Scientists Hard At Work To Resurrect Long-Extinct Species

A genetics business worth a billion dollars, Colossal Biosciences, has announced its collaboration with the Mauritian Wildlife Foundation and the island nation’s government to reintroduce the dodo to its native East Africa.

Colossal Biosciences’ principal paleo-geneticist, Beth Shapiro, had already sequenced the bird’s genome, and now the business plans to sequence the whole genome using genomic editing technologies. Interspecies surrogacy, with genetically engineered chickens in particular, is the method they plan to create the dodo again.
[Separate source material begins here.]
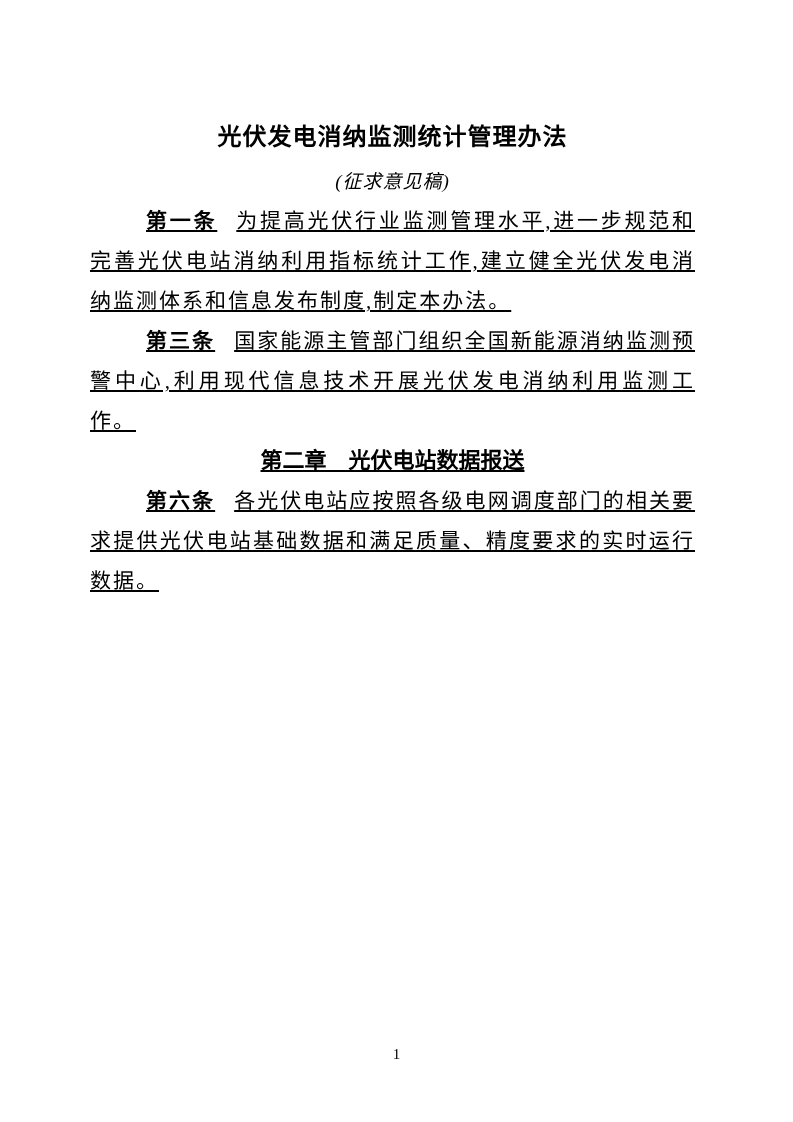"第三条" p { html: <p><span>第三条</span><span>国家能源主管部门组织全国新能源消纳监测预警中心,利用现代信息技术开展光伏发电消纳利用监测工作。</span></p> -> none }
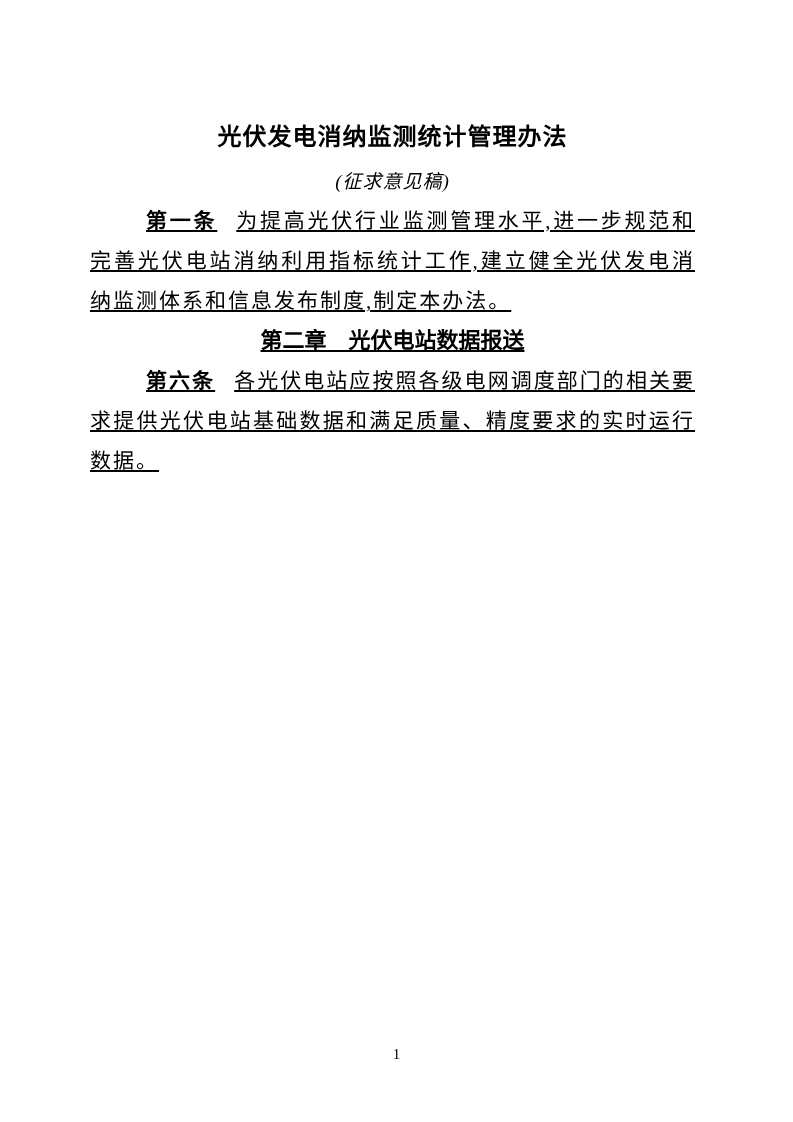"第五条 数据采集以单个光伏电站为单元。" p { html: none -> <p><span>第五条</span><span>数据采集以单个光伏电站为单元。</span></p> }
Hybrid primordial germ cells (PGCs) from a dodo could theoretically be implanted into an embryo of a chicken, increasing the likelihood that the future generation would look like the long-gone bird.

The success and sustainability of the dodo upon its return to the wild depends on the models for long-term management that the Mauritian Wildlife Foundation will develop.

Researchers throughout the globe are attempting to resurrect the past using ice-capsulated cells. The area of resurrection biology has made tremendous strides in the last year as scientists look to the past for answers about the future.

Scientists working on these resurrections keep their fingers crossed that analyzing these ancient cells may lead them to novel medicinal compounds or strategies to combat harmful, latent diseases.

Jean-Michel Claverie, a retired professor of genomics and medicine at France’s Aix-Marseille University School of Medicine in Marseille, has been looking for “zombie viruses” that might be hiding under Siberia’s permafrost. From various Earth materials, he and his colleagues identified several strains of an old virus, which they identified as belonging to five distinct families of viruses.

University of Pennsylvania Presidential Assistant Professor Cesar de la Fuente studies Neanderthal and other ancient animal genomes for tiny protein or peptide compounds that may have antibacterial properties.

Additionally, the extinct Tasmanian tiger and ice age gigantic woolly mammoth are being considered for possible reintroduction by Colossal Biosciences via synthetic biology, gene editing, and DNA sequencing.